In the heart there are four chambers, and blood moves from one chamber to the next as it flows through the heart. The first chamber blood enters as it returns from the body is the right atrium.  The word atrium comes from the Latin word for "entrance hall" or "reception hall" in a house. 

After blood collects in the right atrium it is pumped into the right ventricle.  The word ventricle comes from a Latin word which means "stomach".  The ventricle is something like a stomach, collecting blood and then emptying it.  Blood leaves the right ventricle and goes into the pulmonary artery which supplies the lungs.  After the blood receives oxygen, it returns to the left side of the heart, the left atrium.

After collecting in the left atrium, it is pumped into the left ventricle, and from there it is pumped into the aorta, the largest blood vessel in the body.  From the aorta, blood courses throughout the body through its arteries.

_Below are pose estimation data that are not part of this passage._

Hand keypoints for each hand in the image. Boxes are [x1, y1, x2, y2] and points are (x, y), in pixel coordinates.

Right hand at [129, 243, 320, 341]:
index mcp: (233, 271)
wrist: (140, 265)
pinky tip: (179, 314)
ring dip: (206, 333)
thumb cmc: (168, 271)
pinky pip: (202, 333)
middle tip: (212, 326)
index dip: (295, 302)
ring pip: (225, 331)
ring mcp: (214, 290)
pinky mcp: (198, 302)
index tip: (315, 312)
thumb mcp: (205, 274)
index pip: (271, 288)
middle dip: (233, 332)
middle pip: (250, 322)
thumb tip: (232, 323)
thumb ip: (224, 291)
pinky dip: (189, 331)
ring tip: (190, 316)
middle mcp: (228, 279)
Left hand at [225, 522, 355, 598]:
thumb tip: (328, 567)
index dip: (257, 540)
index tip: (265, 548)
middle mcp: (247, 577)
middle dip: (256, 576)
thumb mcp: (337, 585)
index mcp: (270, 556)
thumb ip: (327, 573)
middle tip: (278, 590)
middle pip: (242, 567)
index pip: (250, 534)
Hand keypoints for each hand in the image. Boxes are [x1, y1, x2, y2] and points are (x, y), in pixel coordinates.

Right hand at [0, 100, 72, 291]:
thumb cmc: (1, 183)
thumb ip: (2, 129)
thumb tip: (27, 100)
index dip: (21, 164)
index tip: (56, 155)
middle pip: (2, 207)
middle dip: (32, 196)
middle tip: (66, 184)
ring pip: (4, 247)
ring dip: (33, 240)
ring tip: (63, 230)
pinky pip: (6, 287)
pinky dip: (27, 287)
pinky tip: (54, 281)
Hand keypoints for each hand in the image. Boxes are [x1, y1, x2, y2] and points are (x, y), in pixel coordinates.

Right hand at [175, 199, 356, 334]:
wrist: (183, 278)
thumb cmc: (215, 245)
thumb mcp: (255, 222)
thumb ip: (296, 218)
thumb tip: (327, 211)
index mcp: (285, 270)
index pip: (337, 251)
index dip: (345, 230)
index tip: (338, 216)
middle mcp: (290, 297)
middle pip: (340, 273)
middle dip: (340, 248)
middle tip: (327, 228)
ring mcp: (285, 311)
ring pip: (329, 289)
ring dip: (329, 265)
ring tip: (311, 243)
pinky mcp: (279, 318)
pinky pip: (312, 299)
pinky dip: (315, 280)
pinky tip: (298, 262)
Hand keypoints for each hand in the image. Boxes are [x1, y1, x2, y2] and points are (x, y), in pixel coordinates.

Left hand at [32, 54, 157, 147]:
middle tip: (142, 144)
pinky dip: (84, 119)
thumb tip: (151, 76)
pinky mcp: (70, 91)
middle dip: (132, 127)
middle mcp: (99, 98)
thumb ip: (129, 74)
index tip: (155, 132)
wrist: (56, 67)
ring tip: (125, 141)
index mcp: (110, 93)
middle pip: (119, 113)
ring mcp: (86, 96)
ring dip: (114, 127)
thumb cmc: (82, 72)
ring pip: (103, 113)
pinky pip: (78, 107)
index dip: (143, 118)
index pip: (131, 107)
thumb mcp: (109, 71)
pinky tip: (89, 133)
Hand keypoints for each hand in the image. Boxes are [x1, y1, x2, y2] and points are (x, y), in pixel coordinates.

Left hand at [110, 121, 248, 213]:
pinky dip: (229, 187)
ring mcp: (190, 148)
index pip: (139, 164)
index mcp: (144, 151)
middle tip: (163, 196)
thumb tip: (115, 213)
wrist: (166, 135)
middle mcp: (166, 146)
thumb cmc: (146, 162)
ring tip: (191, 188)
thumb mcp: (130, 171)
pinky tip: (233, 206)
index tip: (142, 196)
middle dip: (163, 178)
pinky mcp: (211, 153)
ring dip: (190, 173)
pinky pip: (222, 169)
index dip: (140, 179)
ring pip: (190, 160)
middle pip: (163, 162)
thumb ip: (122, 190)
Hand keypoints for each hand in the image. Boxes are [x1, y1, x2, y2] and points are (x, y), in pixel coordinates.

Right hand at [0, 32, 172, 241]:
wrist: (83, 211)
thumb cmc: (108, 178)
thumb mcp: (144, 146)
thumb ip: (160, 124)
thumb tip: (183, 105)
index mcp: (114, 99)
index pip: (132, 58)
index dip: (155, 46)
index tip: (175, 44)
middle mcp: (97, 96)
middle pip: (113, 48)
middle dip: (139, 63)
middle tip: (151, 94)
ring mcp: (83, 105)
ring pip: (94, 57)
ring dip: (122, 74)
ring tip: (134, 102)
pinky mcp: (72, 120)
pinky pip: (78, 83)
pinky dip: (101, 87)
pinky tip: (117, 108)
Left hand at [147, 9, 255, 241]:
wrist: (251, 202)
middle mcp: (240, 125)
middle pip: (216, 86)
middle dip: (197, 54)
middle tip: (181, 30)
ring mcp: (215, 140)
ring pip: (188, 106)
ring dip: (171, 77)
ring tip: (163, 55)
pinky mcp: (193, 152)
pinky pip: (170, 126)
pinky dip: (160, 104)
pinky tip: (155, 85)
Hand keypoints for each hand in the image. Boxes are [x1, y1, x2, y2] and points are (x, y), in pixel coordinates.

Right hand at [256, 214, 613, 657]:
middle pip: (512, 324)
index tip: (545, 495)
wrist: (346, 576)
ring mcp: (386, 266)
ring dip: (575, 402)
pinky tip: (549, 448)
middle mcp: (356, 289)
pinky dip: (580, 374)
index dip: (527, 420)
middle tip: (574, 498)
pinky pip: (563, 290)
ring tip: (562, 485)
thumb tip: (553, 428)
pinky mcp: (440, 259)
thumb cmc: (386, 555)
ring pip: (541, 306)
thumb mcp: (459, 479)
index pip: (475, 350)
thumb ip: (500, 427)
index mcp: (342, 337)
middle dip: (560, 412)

For blood to go in only one direction, forward, it must pass through the heart valves, which function as one-way doors, opening and shutting with each beat of the heart.  Just as there are four chambers to the heart, there are four heart valves.  Blood must pass through one of these valves each time it leaves a chamber.

The Four Heart Valves

  • Tricuspid: The tricuspid valve is named because it has three leaflets.  It is located between the right atrium and right ventricle.
  • Pulmonary: The pulmonary valve is named because it is located below the pulmonary artery, between the right ventricle and the pulmonary artery.
  • Mitral: The mitral valve is named because it looks like an upside down bishop's hat or mitre. It is the only heart valve with two leafets; all of the others have three.  It is located between the left atrium and left ventricle.
  • Aortic: The aortic valve is named because it is located below the aorta, between the left ventricle and aorta.            

The two valves located between the atria and ventricles, the tricuspid and mitral valves, are known as atrioventricular valves.  The two other valves, the pulmonary and aortic, are sometimes called semilunar valves, because each of those valves has leaflets that are shaped like half-moons.